### Input data
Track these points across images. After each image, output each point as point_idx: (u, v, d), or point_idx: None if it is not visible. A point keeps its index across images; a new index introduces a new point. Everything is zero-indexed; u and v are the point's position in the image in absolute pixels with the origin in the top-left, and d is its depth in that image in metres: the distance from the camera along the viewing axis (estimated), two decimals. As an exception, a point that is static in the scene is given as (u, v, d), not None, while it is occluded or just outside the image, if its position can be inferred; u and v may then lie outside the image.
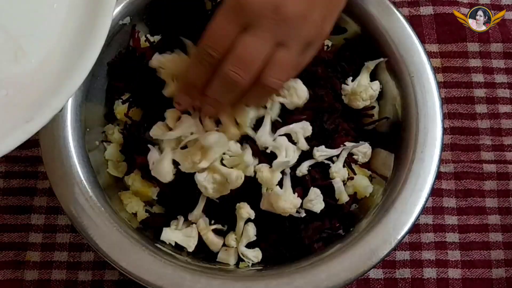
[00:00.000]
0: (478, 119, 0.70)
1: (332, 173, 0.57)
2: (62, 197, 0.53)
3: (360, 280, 0.63)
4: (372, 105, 0.62)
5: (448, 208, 0.66)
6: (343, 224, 0.58)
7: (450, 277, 0.64)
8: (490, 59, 0.72)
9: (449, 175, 0.67)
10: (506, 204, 0.67)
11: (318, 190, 0.55)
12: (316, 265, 0.52)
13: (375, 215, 0.55)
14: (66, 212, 0.53)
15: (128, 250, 0.52)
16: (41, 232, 0.64)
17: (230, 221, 0.56)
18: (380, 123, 0.62)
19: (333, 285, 0.51)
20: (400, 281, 0.63)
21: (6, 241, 0.64)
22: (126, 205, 0.58)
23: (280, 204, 0.52)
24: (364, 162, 0.61)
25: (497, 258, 0.65)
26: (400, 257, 0.64)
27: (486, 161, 0.68)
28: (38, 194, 0.65)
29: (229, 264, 0.56)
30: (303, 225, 0.56)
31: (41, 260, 0.63)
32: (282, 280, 0.51)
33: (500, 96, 0.71)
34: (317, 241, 0.56)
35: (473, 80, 0.71)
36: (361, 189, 0.58)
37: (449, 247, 0.65)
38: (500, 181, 0.67)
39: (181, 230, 0.56)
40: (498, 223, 0.66)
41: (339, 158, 0.58)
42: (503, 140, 0.69)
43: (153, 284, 0.50)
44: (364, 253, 0.52)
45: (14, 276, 0.62)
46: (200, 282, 0.51)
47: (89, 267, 0.63)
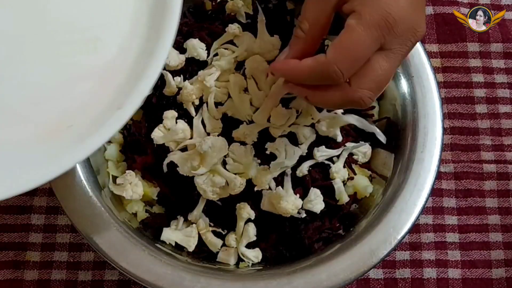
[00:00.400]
0: (478, 119, 0.70)
1: (332, 173, 0.57)
2: (62, 197, 0.53)
3: (360, 280, 0.63)
4: (372, 105, 0.62)
5: (448, 208, 0.66)
6: (343, 224, 0.58)
7: (450, 277, 0.64)
8: (490, 59, 0.72)
9: (449, 175, 0.67)
10: (506, 204, 0.67)
11: (318, 190, 0.55)
12: (316, 265, 0.52)
13: (375, 215, 0.55)
14: (66, 212, 0.53)
15: (128, 250, 0.52)
16: (41, 232, 0.64)
17: (230, 221, 0.56)
18: (380, 123, 0.62)
19: (333, 285, 0.51)
20: (400, 281, 0.63)
21: (6, 241, 0.64)
22: (126, 205, 0.58)
23: (282, 205, 0.52)
24: (364, 162, 0.61)
25: (497, 258, 0.65)
26: (400, 257, 0.64)
27: (486, 161, 0.68)
28: (38, 194, 0.65)
29: (229, 264, 0.56)
30: (303, 225, 0.56)
31: (41, 260, 0.63)
32: (282, 280, 0.51)
33: (500, 96, 0.71)
34: (317, 241, 0.56)
35: (473, 80, 0.71)
36: (361, 189, 0.58)
37: (449, 247, 0.65)
38: (500, 181, 0.67)
39: (181, 230, 0.56)
40: (498, 223, 0.66)
41: (340, 158, 0.58)
42: (503, 140, 0.69)
43: (153, 284, 0.51)
44: (364, 253, 0.52)
45: (14, 276, 0.62)
46: (200, 282, 0.51)
47: (89, 267, 0.63)
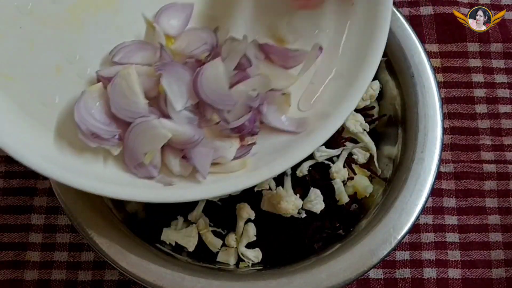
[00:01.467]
0: (478, 119, 0.70)
1: (332, 173, 0.57)
2: (62, 197, 0.53)
3: (360, 280, 0.63)
4: (372, 105, 0.62)
5: (448, 208, 0.66)
6: (343, 224, 0.58)
7: (450, 277, 0.64)
8: (490, 59, 0.72)
9: (449, 175, 0.67)
10: (506, 204, 0.67)
11: (318, 190, 0.55)
12: (316, 265, 0.52)
13: (375, 215, 0.55)
14: (66, 212, 0.53)
15: (128, 250, 0.52)
16: (41, 232, 0.64)
17: (230, 221, 0.56)
18: (380, 123, 0.62)
19: (333, 285, 0.51)
20: (400, 281, 0.63)
21: (6, 241, 0.64)
22: (126, 205, 0.58)
23: (282, 205, 0.52)
24: (364, 162, 0.61)
25: (497, 258, 0.65)
26: (400, 257, 0.64)
27: (486, 161, 0.68)
28: (38, 194, 0.65)
29: (229, 264, 0.56)
30: (303, 225, 0.56)
31: (41, 260, 0.63)
32: (282, 280, 0.51)
33: (500, 96, 0.71)
34: (317, 241, 0.56)
35: (473, 80, 0.71)
36: (361, 189, 0.58)
37: (449, 247, 0.65)
38: (500, 181, 0.67)
39: (181, 230, 0.56)
40: (498, 223, 0.66)
41: (339, 158, 0.58)
42: (503, 140, 0.69)
43: (153, 284, 0.51)
44: (364, 253, 0.52)
45: (14, 276, 0.62)
46: (200, 282, 0.51)
47: (89, 267, 0.63)
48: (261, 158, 0.43)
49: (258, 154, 0.43)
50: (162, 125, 0.41)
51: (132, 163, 0.42)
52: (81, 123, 0.41)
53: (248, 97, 0.42)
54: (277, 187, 0.55)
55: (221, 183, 0.42)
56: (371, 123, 0.62)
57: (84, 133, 0.41)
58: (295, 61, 0.45)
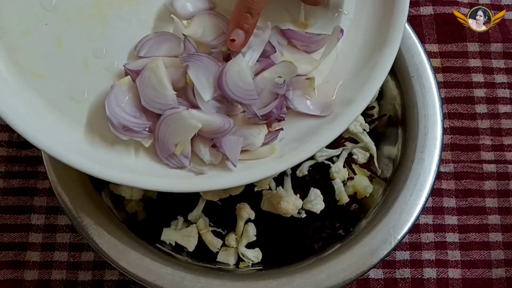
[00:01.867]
0: (478, 119, 0.70)
1: (332, 173, 0.57)
2: (62, 196, 0.53)
3: (360, 280, 0.63)
4: (372, 105, 0.62)
5: (448, 208, 0.66)
6: (343, 224, 0.58)
7: (450, 277, 0.64)
8: (490, 59, 0.72)
9: (449, 175, 0.67)
10: (506, 204, 0.67)
11: (318, 190, 0.55)
12: (316, 265, 0.52)
13: (375, 215, 0.55)
14: (66, 212, 0.53)
15: (128, 250, 0.52)
16: (41, 232, 0.64)
17: (230, 221, 0.56)
18: (380, 123, 0.62)
19: (333, 285, 0.51)
20: (400, 281, 0.63)
21: (6, 241, 0.64)
22: (126, 205, 0.58)
23: (282, 205, 0.52)
24: (364, 162, 0.61)
25: (497, 258, 0.65)
26: (400, 257, 0.64)
27: (486, 161, 0.68)
28: (38, 194, 0.65)
29: (229, 264, 0.56)
30: (303, 225, 0.56)
31: (41, 260, 0.63)
32: (282, 280, 0.51)
33: (500, 96, 0.71)
34: (317, 241, 0.56)
35: (473, 80, 0.71)
36: (361, 189, 0.58)
37: (449, 247, 0.65)
38: (500, 181, 0.67)
39: (181, 230, 0.56)
40: (498, 223, 0.66)
41: (339, 158, 0.58)
42: (503, 140, 0.69)
43: (153, 284, 0.51)
44: (364, 253, 0.52)
45: (14, 276, 0.62)
46: (200, 282, 0.51)
47: (89, 267, 0.63)
48: (288, 144, 0.44)
49: (285, 139, 0.44)
50: (192, 115, 0.41)
51: (164, 154, 0.42)
52: (112, 117, 0.41)
53: (274, 84, 0.42)
54: (277, 187, 0.55)
55: (251, 170, 0.42)
56: (371, 123, 0.62)
57: (115, 127, 0.41)
58: (318, 45, 0.46)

### Activity
Your answer should set down the listing verbatim and leave out its images.

### Result
Track these points across images. After each image, output each point as point_idx: (u, v, d), or point_idx: None if it is not visible. A point keeps its index across images; a new index introduces a new point. Everything is zero-indexed; u and v are the point's position in the image in absolute pixels with the origin in the top-left, and d is its depth in that image in metres: the distance from the camera along the viewing axis (estimated), two decimals. As an exception, a point that is static in the scene is given as (u, v, d), not None, while it is occluded or just outside the image, if its position can be inferred; u and v may then lie outside the image.
[00:00.000]
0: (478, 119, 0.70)
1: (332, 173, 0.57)
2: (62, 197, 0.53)
3: (360, 280, 0.63)
4: (372, 105, 0.62)
5: (448, 208, 0.66)
6: (343, 224, 0.58)
7: (450, 277, 0.64)
8: (490, 59, 0.72)
9: (449, 175, 0.67)
10: (506, 204, 0.67)
11: (318, 190, 0.55)
12: (316, 265, 0.52)
13: (375, 215, 0.55)
14: (66, 212, 0.53)
15: (128, 250, 0.52)
16: (41, 232, 0.64)
17: (230, 221, 0.56)
18: (380, 123, 0.62)
19: (333, 285, 0.51)
20: (400, 281, 0.63)
21: (6, 241, 0.64)
22: (126, 205, 0.58)
23: (280, 204, 0.52)
24: (364, 162, 0.61)
25: (497, 258, 0.65)
26: (400, 257, 0.64)
27: (486, 161, 0.68)
28: (38, 194, 0.65)
29: (229, 264, 0.56)
30: (303, 225, 0.56)
31: (41, 260, 0.63)
32: (282, 280, 0.51)
33: (500, 96, 0.71)
34: (317, 241, 0.56)
35: (473, 80, 0.71)
36: (361, 189, 0.58)
37: (449, 247, 0.65)
38: (500, 181, 0.67)
39: (181, 230, 0.56)
40: (498, 223, 0.66)
41: (339, 158, 0.58)
42: (503, 140, 0.69)
43: (153, 284, 0.50)
44: (364, 253, 0.52)
45: (14, 276, 0.62)
46: (200, 282, 0.51)
47: (89, 267, 0.63)
[00:00.400]
0: (478, 119, 0.70)
1: (332, 173, 0.57)
2: (62, 197, 0.53)
3: (360, 280, 0.63)
4: (372, 105, 0.62)
5: (448, 208, 0.66)
6: (343, 224, 0.58)
7: (450, 277, 0.64)
8: (490, 59, 0.72)
9: (449, 175, 0.67)
10: (506, 204, 0.67)
11: (318, 190, 0.55)
12: (316, 265, 0.52)
13: (375, 215, 0.55)
14: (66, 212, 0.53)
15: (128, 250, 0.52)
16: (41, 232, 0.64)
17: (230, 221, 0.56)
18: (380, 123, 0.62)
19: (333, 285, 0.51)
20: (400, 281, 0.63)
21: (6, 241, 0.64)
22: (126, 205, 0.58)
23: (282, 205, 0.52)
24: (364, 162, 0.61)
25: (497, 258, 0.65)
26: (400, 257, 0.64)
27: (486, 161, 0.68)
28: (38, 194, 0.65)
29: (229, 264, 0.56)
30: (303, 225, 0.56)
31: (41, 260, 0.63)
32: (282, 280, 0.51)
33: (500, 96, 0.71)
34: (317, 241, 0.56)
35: (473, 80, 0.71)
36: (361, 189, 0.58)
37: (449, 247, 0.65)
38: (500, 181, 0.67)
39: (181, 230, 0.56)
40: (498, 223, 0.66)
41: (340, 158, 0.58)
42: (503, 140, 0.69)
43: (153, 284, 0.51)
44: (364, 253, 0.52)
45: (14, 276, 0.62)
46: (200, 282, 0.51)
47: (89, 267, 0.63)
[00:01.467]
0: (478, 119, 0.70)
1: (332, 173, 0.57)
2: (62, 197, 0.53)
3: (360, 280, 0.63)
4: (372, 105, 0.62)
5: (448, 208, 0.66)
6: (343, 224, 0.58)
7: (450, 277, 0.64)
8: (490, 59, 0.72)
9: (449, 175, 0.67)
10: (506, 204, 0.67)
11: (318, 190, 0.55)
12: (316, 265, 0.52)
13: (375, 215, 0.55)
14: (66, 212, 0.53)
15: (128, 250, 0.52)
16: (41, 232, 0.64)
17: (230, 221, 0.56)
18: (380, 123, 0.62)
19: (333, 285, 0.51)
20: (400, 281, 0.63)
21: (6, 241, 0.64)
22: (126, 205, 0.58)
23: (282, 205, 0.52)
24: (364, 162, 0.61)
25: (497, 258, 0.65)
26: (400, 257, 0.64)
27: (486, 161, 0.68)
28: (38, 194, 0.65)
29: (229, 264, 0.56)
30: (303, 225, 0.56)
31: (41, 260, 0.63)
32: (282, 280, 0.51)
33: (500, 96, 0.71)
34: (317, 241, 0.56)
35: (473, 80, 0.71)
36: (361, 189, 0.58)
37: (449, 247, 0.65)
38: (500, 181, 0.67)
39: (181, 230, 0.56)
40: (498, 223, 0.66)
41: (339, 158, 0.58)
42: (503, 140, 0.69)
43: (153, 284, 0.51)
44: (364, 253, 0.52)
45: (14, 276, 0.62)
46: (200, 282, 0.51)
47: (89, 267, 0.63)
48: (261, 158, 0.43)
49: (258, 154, 0.43)
50: (162, 125, 0.41)
51: (132, 163, 0.42)
52: (81, 123, 0.41)
53: (248, 97, 0.42)
54: (277, 187, 0.55)
55: (221, 183, 0.42)
56: (371, 123, 0.62)
57: (84, 133, 0.41)
58: (295, 61, 0.45)
[00:01.867]
0: (478, 119, 0.70)
1: (332, 173, 0.57)
2: (62, 196, 0.53)
3: (360, 280, 0.63)
4: (372, 105, 0.62)
5: (448, 208, 0.66)
6: (343, 224, 0.58)
7: (450, 277, 0.64)
8: (490, 59, 0.72)
9: (449, 175, 0.67)
10: (506, 204, 0.67)
11: (318, 190, 0.55)
12: (316, 265, 0.52)
13: (375, 215, 0.55)
14: (66, 212, 0.53)
15: (128, 250, 0.52)
16: (41, 232, 0.64)
17: (230, 221, 0.56)
18: (380, 123, 0.62)
19: (333, 285, 0.51)
20: (400, 281, 0.63)
21: (6, 241, 0.64)
22: (126, 205, 0.58)
23: (282, 205, 0.52)
24: (364, 162, 0.61)
25: (497, 258, 0.65)
26: (400, 257, 0.64)
27: (486, 161, 0.68)
28: (38, 194, 0.65)
29: (229, 264, 0.56)
30: (303, 225, 0.56)
31: (41, 260, 0.63)
32: (282, 280, 0.51)
33: (500, 96, 0.71)
34: (317, 241, 0.56)
35: (473, 80, 0.71)
36: (361, 189, 0.58)
37: (449, 247, 0.65)
38: (500, 181, 0.67)
39: (181, 230, 0.56)
40: (498, 223, 0.66)
41: (339, 158, 0.58)
42: (503, 140, 0.69)
43: (153, 284, 0.51)
44: (364, 253, 0.52)
45: (14, 276, 0.62)
46: (200, 282, 0.51)
47: (89, 267, 0.63)
48: (288, 144, 0.44)
49: (285, 139, 0.44)
50: (192, 115, 0.41)
51: (164, 154, 0.42)
52: (112, 117, 0.41)
53: (274, 84, 0.42)
54: (277, 187, 0.55)
55: (251, 170, 0.42)
56: (371, 123, 0.62)
57: (115, 127, 0.41)
58: (318, 45, 0.46)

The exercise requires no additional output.